A Dual-Prior Conditional Probability Diffusion Model for Seismic Data Resolution Enhancement

Abstract

Seismic interpretation is crucial in seismic exploration to identify geological structures in the field. However, interpretation is often challenging due to inherent low-resolution (LR) limitations, and acquiring high-quality data is expensive with no guaranteed fidelity. To address these challenges, we propose a novel supervised deep learning-based method to enhance seismic data resolution by simultaneously focusing on dominant wavelet frequency and the spatial domain. First, we employ a deep learning module to estimate the location of low-frequency wavelets as semantic information, providing a prior that allows the model to process these signals and precisely enhance the dominant frequency.
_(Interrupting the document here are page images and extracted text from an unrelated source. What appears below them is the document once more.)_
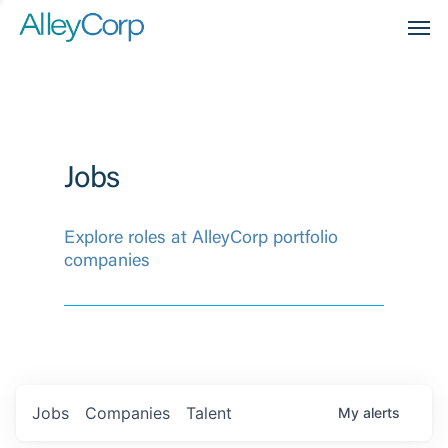
Men
Jobs
Explore roles at AlleyCorp portfolio
companies
Jobs
Companies
Talent
My
alerts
Subsequently, we use a feature wrapper to integrate the LR data with the semantic priors. We use them as conditions for a diffusion model to generate high-frequency features, considered priors with higher-frequency wavelets. Finally, we input the priors and the LR data into a feature fusion module (FFM) to generate the final output, doubling the sampling points and traces to achieve high-resolution (HR) data with high-frequency wavelets. The models are trained separately using cross-entropy, Kullback-Leibler divergence, and Charbonnier loss. The priors we use and the design of the generative diffusion model ensure high fidelity, preventing false seismic events and over-smoothing. Experiments on field data demonstrate the superiority of our method compared to three other approaches, highlighting its potential as a powerful seismic super-resolution tool in practical applications.